A district judge dismissed the suit, and the U.S. Court of Appeals for the 10th Circuit affirmed, saying “a suspect’s continued flight after being shot by police negates a Fourth Amendment excessive-force claim” because “no seizure can occur unless there is physical touch or a show of authority,” and that “such physical touch (or force) must terminate the suspect’s movement.”

However, Chief Justice John G. Roberts Jr. said that approach was too limited, pointing to a 1991 Justice Scalia decision that said “the word ‘seizure’ readily bears the meaning of a laying on of hands or application of physical force to restrain movement, even when it is ultimately unsuccessful.” The high court thus approved the lawsuit on a 5-to-3 vote.
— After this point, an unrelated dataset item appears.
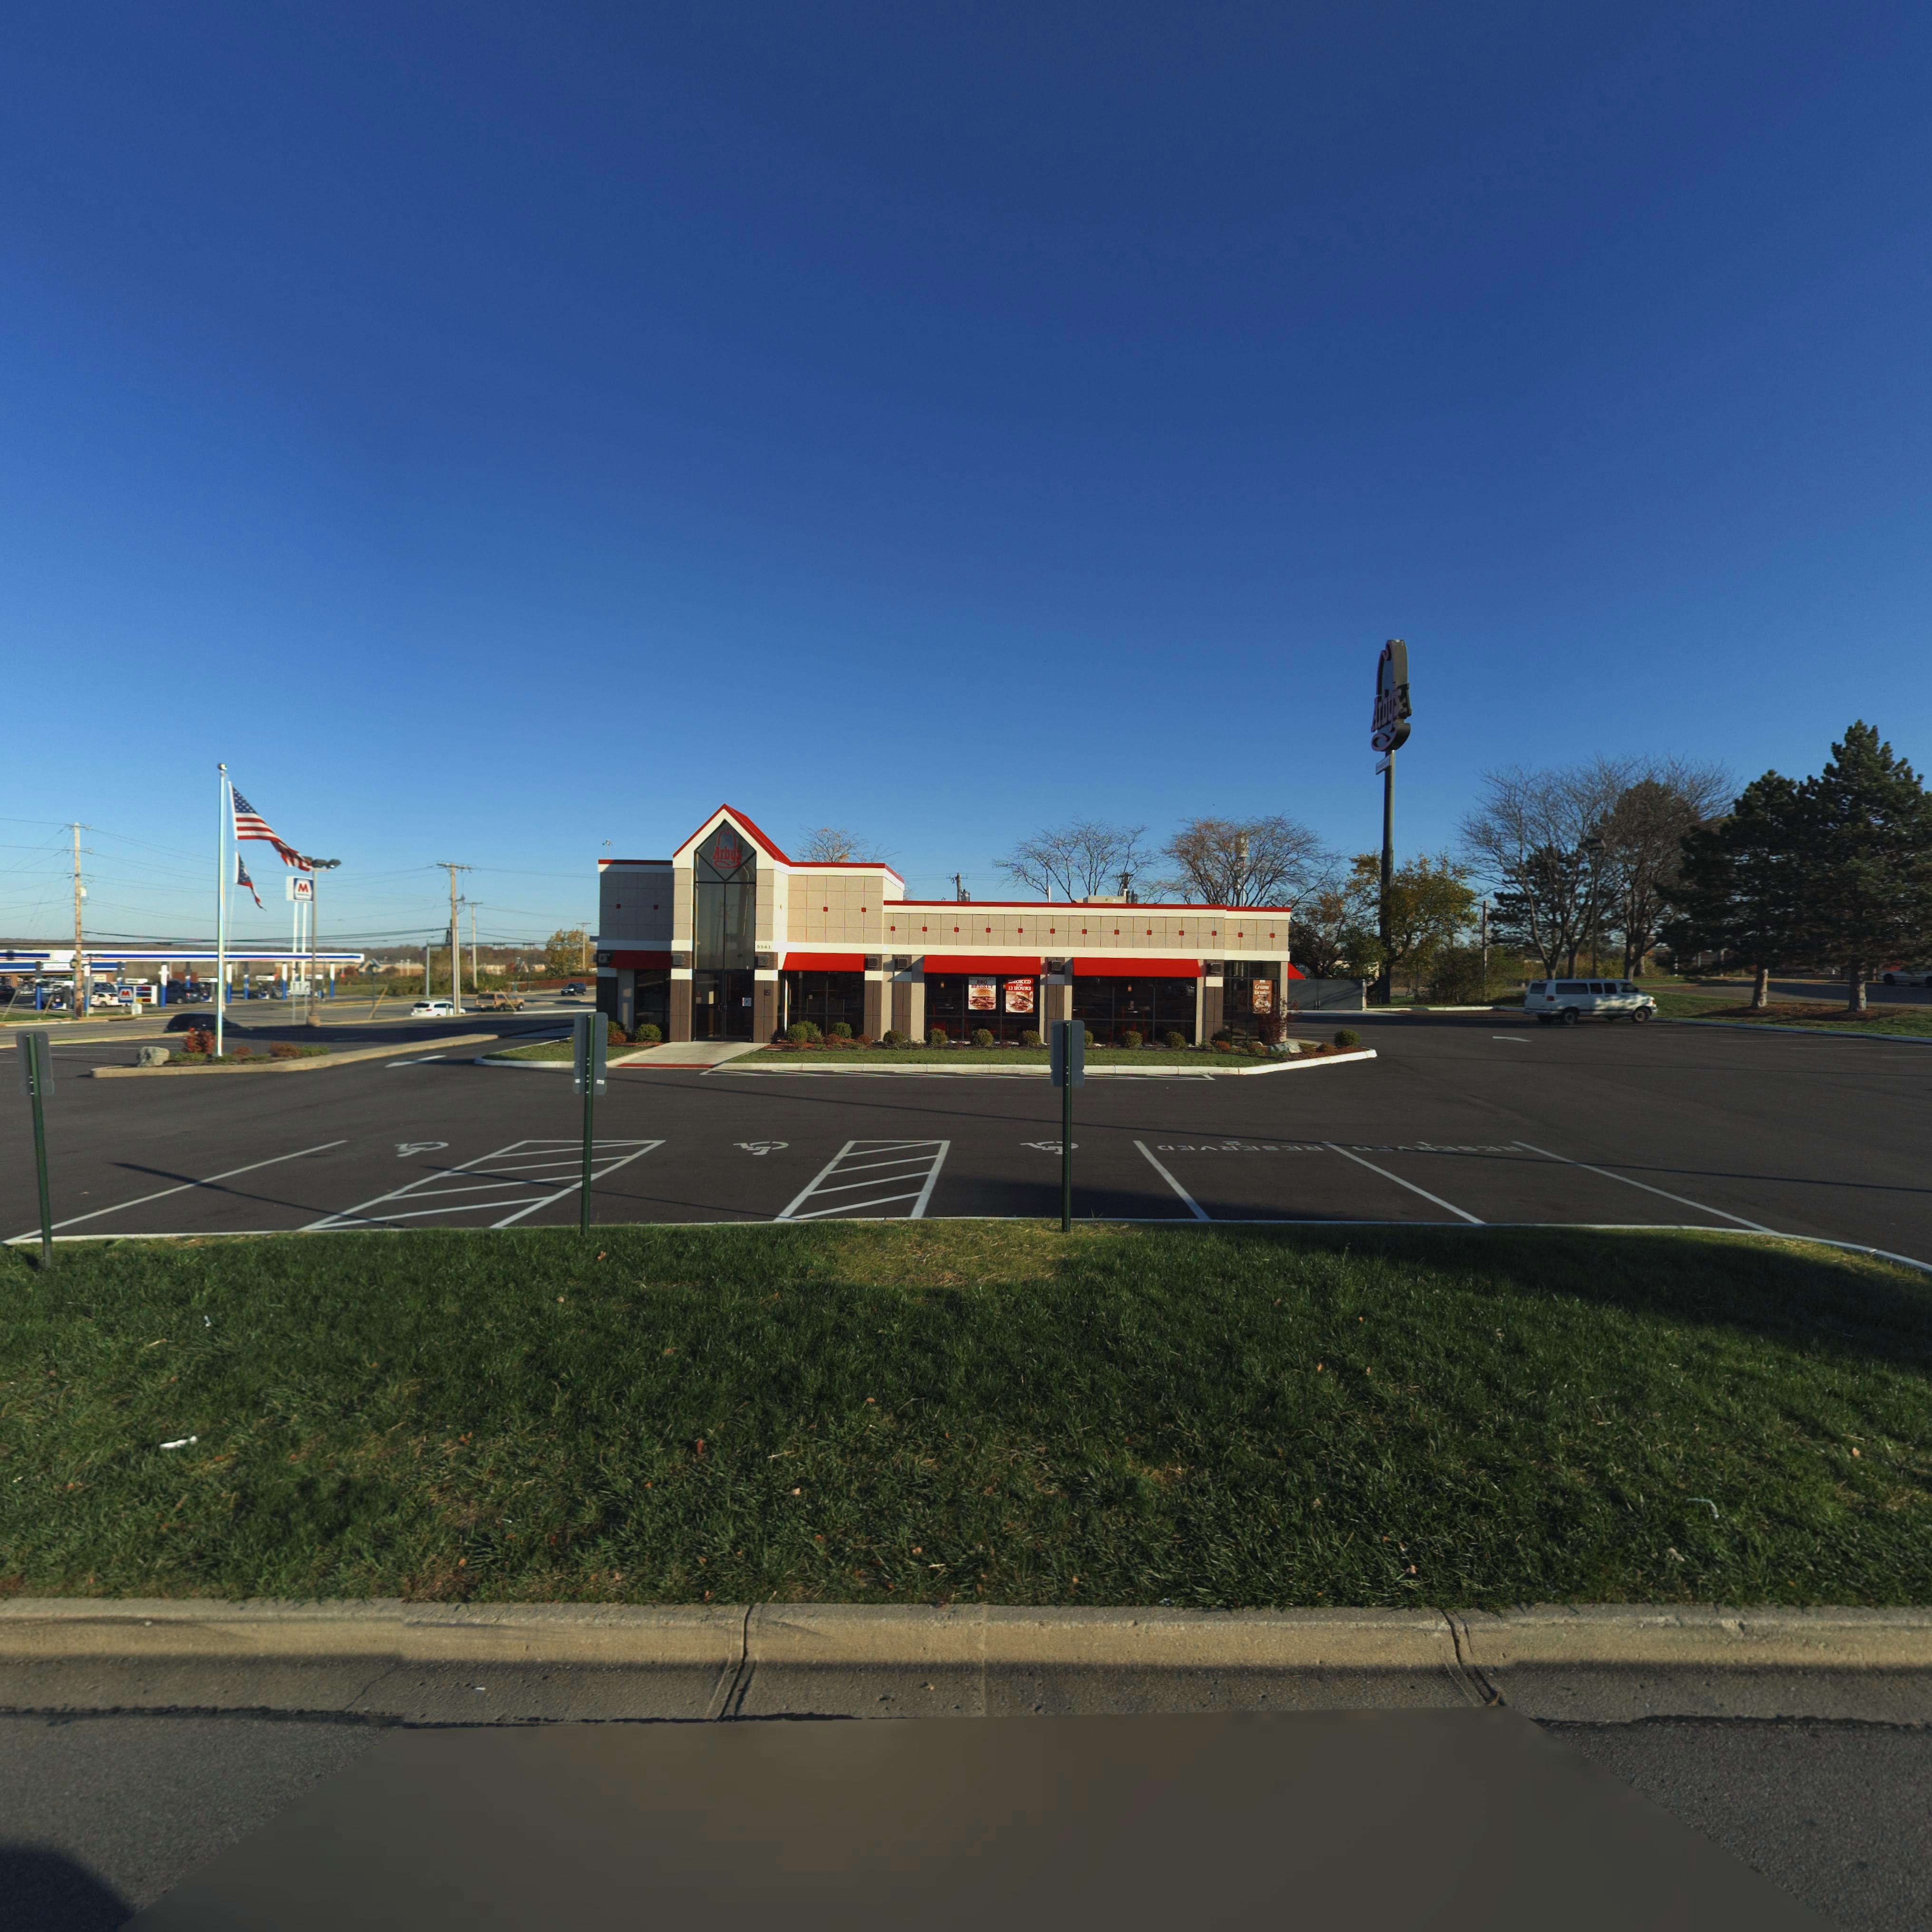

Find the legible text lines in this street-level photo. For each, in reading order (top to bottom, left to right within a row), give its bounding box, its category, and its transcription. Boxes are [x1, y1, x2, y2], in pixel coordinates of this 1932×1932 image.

[1370, 681, 1401, 734] BusinessName: Arby's
[711, 845, 742, 864] BusinessName: Arby's
[756, 944, 771, 950] StreetNumber: 5561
Meanwhile, Vox reports that the Torres decision means that officers will not be immune from Fourth Amendment lawsuits because they tried but failed to detain someone using excessive force. However, the decision also reveals the complex interpretations of the fourth amendment needed to decide what exactly constitutes being “seized” by an officer and the trouble that a more restrictive interpretation could represent for any victim of an unlawful police shooting who seeks recourse through the courts.

Justice Neil Gorsuch’s descent to the Torres case, in which he argued that police must actually take “possession of someone or something” in order to “seize” it, essentially means that if an officer unlawfully shoots two people, one in the arm and the other in the leg, and the one shot in the arm runs away, only the one shot in the leg can sue.  Under Robert’s rule, both victims could sue.